We had two front hubcaps fall off. First one we found after it was run over. Second one was just today. We found it just after it came off. It was hot and had a tendril of melted plastic coming from it like pulled taffy. It fell off because the axle got hot enough to melt the plastic.


----------



## Hoodoo Valley (Nov 14, 2006)

John3me said:


> We had two front hubcaps fall off. First one we found after it was run over. Second one was just today. We found it just after it came off. It was hot and had a tendril of melted plastic coming from it like pulled taffy. It fell off because the axle got hot enough to melt the plastic.


Welcome to the forum John.
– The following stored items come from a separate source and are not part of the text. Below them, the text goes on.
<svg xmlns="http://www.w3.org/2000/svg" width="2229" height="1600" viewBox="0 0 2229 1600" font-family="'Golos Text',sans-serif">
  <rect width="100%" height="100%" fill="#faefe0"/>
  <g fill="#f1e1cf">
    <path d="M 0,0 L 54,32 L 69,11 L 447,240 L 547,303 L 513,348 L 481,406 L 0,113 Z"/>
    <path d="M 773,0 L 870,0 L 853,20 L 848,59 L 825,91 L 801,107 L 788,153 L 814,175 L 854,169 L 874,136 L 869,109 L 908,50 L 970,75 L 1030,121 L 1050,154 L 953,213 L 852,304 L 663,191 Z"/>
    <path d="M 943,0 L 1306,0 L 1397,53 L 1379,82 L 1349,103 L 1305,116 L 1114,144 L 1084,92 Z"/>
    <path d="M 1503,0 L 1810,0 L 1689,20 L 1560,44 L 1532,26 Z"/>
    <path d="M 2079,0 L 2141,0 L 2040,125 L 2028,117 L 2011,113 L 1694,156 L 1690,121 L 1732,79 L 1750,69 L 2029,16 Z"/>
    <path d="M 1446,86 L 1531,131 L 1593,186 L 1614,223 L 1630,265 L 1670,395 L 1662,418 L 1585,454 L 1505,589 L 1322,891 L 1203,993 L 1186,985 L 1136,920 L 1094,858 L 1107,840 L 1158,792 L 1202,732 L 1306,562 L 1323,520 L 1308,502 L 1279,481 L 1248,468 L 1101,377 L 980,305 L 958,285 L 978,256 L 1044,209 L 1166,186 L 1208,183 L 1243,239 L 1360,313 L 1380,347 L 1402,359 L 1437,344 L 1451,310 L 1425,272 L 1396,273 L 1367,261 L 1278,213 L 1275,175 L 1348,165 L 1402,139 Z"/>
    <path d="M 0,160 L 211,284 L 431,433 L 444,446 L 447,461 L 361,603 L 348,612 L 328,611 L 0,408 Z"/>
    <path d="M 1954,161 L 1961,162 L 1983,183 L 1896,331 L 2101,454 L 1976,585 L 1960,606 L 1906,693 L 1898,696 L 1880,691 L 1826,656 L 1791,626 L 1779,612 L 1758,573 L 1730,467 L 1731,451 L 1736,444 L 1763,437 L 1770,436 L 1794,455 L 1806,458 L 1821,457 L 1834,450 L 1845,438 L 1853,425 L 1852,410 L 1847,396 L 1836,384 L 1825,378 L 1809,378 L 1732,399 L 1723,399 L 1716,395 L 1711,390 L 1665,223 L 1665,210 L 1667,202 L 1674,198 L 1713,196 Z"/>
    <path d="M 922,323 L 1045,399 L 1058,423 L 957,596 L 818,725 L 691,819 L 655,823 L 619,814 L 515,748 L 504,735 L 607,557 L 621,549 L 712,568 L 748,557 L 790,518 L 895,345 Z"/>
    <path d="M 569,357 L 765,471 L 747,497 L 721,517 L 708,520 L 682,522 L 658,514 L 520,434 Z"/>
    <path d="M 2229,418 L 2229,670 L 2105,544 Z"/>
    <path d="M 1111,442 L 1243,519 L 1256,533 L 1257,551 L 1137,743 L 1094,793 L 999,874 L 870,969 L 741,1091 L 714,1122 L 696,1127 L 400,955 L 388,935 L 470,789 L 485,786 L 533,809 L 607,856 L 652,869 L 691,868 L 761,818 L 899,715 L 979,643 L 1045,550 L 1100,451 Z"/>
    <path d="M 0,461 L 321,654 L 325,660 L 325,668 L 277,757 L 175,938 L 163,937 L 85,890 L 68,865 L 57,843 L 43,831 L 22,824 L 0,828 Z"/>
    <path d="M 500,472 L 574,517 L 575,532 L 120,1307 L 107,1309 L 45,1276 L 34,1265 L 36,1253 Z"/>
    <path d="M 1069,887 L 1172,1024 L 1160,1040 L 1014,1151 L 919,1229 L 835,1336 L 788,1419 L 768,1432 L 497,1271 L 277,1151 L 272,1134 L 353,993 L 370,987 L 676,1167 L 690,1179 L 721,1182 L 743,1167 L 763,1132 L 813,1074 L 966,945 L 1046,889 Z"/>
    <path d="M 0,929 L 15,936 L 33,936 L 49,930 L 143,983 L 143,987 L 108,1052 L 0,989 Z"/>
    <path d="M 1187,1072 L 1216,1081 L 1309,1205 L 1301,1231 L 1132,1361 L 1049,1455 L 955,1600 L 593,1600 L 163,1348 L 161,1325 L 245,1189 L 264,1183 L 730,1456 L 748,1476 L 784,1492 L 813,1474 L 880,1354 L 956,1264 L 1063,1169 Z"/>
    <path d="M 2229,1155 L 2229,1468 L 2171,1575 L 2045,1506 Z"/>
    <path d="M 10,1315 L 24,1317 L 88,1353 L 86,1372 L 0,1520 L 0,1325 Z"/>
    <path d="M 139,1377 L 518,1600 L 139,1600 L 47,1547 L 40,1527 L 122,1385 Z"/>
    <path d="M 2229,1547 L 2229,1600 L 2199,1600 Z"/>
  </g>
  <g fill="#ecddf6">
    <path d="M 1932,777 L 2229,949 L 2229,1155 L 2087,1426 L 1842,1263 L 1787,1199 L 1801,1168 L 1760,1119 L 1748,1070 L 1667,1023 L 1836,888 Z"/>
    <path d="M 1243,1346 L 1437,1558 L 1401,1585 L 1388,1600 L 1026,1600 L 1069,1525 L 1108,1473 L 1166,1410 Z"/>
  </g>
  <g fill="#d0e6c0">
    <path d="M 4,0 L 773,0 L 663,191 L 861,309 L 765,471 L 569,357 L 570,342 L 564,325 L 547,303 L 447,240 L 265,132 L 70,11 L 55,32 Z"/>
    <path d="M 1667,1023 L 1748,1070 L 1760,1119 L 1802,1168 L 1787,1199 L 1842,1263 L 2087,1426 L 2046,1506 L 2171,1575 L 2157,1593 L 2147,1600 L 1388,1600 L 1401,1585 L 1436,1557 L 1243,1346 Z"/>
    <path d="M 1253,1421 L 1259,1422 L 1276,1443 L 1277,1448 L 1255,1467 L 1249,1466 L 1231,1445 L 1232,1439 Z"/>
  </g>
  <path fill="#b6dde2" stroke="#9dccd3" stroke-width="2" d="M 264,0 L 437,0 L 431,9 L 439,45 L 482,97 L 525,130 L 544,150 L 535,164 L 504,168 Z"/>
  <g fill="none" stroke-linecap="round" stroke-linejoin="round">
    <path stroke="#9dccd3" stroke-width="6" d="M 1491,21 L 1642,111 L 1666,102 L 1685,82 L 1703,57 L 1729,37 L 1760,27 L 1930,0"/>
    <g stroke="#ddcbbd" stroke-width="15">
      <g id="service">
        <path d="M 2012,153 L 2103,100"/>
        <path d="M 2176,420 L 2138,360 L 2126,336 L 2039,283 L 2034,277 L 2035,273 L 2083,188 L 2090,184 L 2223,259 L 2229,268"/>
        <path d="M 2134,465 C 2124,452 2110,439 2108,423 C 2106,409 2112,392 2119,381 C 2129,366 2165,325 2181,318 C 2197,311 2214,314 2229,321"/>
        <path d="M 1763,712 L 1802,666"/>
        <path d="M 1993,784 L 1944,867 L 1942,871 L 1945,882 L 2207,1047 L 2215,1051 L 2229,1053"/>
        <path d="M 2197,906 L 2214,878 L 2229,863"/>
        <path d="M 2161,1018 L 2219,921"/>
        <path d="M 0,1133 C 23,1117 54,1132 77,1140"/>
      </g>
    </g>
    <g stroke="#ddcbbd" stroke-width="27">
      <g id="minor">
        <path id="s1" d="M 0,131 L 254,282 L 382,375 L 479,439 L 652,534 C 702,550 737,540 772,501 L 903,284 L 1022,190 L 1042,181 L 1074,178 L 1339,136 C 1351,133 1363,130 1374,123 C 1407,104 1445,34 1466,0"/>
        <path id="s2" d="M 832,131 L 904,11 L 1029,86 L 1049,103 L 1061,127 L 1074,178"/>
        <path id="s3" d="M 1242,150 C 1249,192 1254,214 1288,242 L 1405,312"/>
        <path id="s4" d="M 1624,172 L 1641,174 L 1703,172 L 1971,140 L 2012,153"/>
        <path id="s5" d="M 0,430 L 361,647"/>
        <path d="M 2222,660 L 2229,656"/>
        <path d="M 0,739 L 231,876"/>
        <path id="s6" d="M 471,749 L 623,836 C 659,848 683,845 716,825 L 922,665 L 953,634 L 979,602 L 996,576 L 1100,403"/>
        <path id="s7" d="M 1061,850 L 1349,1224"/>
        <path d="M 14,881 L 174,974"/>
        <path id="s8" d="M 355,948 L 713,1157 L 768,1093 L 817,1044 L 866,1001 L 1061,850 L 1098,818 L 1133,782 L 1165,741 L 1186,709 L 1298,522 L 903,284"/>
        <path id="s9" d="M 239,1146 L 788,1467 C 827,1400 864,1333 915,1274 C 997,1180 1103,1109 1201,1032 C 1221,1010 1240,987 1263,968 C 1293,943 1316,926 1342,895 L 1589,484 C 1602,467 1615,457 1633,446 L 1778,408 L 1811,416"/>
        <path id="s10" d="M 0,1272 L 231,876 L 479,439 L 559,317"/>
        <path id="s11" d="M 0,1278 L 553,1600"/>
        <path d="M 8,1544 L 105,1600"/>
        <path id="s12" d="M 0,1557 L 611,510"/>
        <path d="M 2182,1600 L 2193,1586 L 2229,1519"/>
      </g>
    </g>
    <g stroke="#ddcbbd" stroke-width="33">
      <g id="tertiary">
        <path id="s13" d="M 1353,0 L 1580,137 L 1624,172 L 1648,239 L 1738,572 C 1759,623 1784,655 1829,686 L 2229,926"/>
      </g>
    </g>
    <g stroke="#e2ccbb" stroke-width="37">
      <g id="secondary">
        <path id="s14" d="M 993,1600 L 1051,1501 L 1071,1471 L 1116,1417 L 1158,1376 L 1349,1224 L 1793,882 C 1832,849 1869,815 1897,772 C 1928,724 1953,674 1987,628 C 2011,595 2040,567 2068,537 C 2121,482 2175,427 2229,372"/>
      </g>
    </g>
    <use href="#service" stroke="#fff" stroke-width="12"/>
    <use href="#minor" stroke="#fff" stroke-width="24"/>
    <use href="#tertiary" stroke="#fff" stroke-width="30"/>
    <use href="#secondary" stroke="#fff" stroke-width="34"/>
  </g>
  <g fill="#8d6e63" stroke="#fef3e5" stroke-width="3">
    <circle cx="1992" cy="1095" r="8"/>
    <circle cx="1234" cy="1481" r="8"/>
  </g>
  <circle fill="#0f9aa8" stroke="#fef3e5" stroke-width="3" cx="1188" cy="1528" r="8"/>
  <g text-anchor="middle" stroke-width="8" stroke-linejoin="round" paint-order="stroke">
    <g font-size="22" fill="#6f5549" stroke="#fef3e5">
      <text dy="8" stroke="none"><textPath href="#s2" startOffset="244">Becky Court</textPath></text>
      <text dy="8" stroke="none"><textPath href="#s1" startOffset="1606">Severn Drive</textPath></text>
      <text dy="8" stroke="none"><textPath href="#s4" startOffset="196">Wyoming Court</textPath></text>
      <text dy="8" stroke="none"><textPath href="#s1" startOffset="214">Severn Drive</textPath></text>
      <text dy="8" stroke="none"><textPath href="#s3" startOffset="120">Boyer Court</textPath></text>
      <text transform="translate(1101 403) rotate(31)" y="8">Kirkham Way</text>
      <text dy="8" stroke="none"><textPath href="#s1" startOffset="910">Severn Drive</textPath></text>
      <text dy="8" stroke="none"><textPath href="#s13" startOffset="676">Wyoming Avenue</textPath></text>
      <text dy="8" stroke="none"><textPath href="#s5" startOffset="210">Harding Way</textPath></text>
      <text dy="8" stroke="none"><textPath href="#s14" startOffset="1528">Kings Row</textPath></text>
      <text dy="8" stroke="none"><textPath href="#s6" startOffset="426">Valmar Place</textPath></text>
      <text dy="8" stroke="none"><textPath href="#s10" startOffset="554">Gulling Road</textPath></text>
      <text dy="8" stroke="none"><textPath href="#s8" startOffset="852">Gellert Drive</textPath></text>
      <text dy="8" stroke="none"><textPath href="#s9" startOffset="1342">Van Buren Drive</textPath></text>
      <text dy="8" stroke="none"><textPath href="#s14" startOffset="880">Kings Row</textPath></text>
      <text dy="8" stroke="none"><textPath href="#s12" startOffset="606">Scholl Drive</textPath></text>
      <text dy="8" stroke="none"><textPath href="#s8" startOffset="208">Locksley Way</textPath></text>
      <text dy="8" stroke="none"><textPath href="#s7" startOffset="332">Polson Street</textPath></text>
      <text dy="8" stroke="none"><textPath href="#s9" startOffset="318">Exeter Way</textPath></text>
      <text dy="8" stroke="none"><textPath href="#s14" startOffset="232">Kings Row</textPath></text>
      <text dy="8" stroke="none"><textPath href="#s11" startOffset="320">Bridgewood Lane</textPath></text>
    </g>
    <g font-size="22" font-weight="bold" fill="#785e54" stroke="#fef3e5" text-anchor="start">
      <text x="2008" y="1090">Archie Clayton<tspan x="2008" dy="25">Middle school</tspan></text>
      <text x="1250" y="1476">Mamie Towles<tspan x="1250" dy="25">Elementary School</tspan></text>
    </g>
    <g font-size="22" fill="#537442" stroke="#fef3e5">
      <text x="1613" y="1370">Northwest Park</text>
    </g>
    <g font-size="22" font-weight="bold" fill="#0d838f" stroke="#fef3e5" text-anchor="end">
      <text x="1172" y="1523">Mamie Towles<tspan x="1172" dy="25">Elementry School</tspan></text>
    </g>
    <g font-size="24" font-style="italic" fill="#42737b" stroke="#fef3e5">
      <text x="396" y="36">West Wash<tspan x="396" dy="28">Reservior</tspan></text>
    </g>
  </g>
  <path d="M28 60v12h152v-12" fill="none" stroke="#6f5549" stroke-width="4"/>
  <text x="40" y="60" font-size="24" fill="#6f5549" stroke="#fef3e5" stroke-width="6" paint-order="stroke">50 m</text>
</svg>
Bearings would be my guess, if there was a question there.


----------



## Hoodoo Valley (Nov 14, 2006)

You likely have bushings, but it might have ball bearings. You want to be careful because the hub will eventually start cutting into your spindles, and then it becomes a bit more involved repair.


----------



## John3me (Sep 16, 2018)

Hoodoo Valley said:


> Welcome to the forum John. Bearings would be my guess, if there was a question there.


Yeah, forgot a last sentence or two. I'm going to try greasing the axles when it is cooled down.


----------



## Hoodoo Valley (Nov 14, 2006)

I'd actually clean and inspect things closely because if you have that magnitude of heat, it's likely damaged the bushings / races etc etc. While I'm at it, I myself, take in to account at the beginning of the season, everything that needs lubrication, and address it before I start mowing my first time of the season. I'd get you a service and or operation manual if you don't already have one, and those publications will point out the service areas you need to pay attention to. Good luck!


----------



## RC Wells (Dec 26, 2008)

They have flange bearings that are "wimpy." They require grease frequently or they will fail in just a season of use, or immediately upon getting wet, the races made from pressed mild steel. The bearings, two on each wheel, are around $5 each from the MTD mower parts supply folks, a bit more from a bearing house that sells real quality replacements (need to take your old bearings in to obtain new ones, bearing houses sell based on dimensions not equipment model).


----------